Há nove semanas, o presidente Donald Trump vem testando a força de sua retórica, repetindo obsessivamente que a eleição foi fraudada e encorajando seus partidários a resistirem ao fato consumado — a derrota para Joe Biden. A resposta a seus apelos por patriotismo veio na forma de um ataque inédito ao Capitólio, símbolo da democracia americana, na sessão que confirmaria Biden como o futuro presidente americano.
Há vários responsáveis pelas cenas de horror e desordem protagonizadas pela turba enfurecida, mas o principal se encontra na Casa Branca, desfrutando de seus últimos dias no comando dos EUA, empenhado em atender a seu projeto pessoal: convencer seus apoiadores de que, não fosse a roubalheira, ele seria reeleito.
Apoiadores de Trump invadem Congresso dos EUA; FOTOS
O presidente que se vangloria como o executor da lei e ordem induziu a anarquia, que ele tanto execrou no ano passado, durante os protestos antiracistas nos EUA. Enquanto a multidão invadia o prédio, destruía gabinetes e profanava o plenário do Senado, Trump mantinha-se em silêncio.

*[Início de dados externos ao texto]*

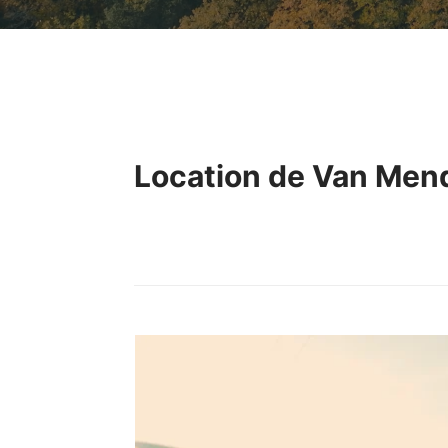
Location de Van Men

O caos reinava há mais de uma hora, a sessão do Congresso foi suspensa, e o vice-presidente Mike Pence, retirado às pressas do plenário e xingado de traidor pelos correligionários do presidente.
Congressistas precisaram se esconder debaixo de mesas e usar máscaras contra os disparos de gás lacrimogêneo. Só então, o presidente se dirigiu aos manifestantes, pelo Twitter, para pedir calma. Não exigiu, porém, que abandonassem o prédio.
Mais cedo, Trump discursou num protesto convocado por ele para “salvar a América” e repetiu a sua ladainha de sempre, sem apresentar provas. Chegou até a orientar a multidão a ir para casa. Mas, como observou Biden, as palavras de um presidente importam; na pior das hipóteses, podem incitar.
A conturbada sessão programada para contar os votos do Colégio Eleitoral esbarrou na objeção de um grupo de congressistas ao resultado do Arizona. Articulador da insurreição republicana, o senador Ted Cruz argumentou que 39% dos americanos acreditam que a eleição foi fraudada, sem mencionar, contudo, que a crença emana da retórica incendiária do próprio presidente.
A violência dos protestos foi prevista e anunciada, mas os apoiadores de Trump encontraram uma polícia despreparada e não tiveram dificuldades para invadir o Capitólio. Os americanos assistiram a cenas deprimentes que remetiam às que vêm de países marcados pela fragilidade de suas instituições. Nesta quarta-feira, a maior potência do planeta se igualou a eles, graças aos desvarios perpetrados por seu mandatário.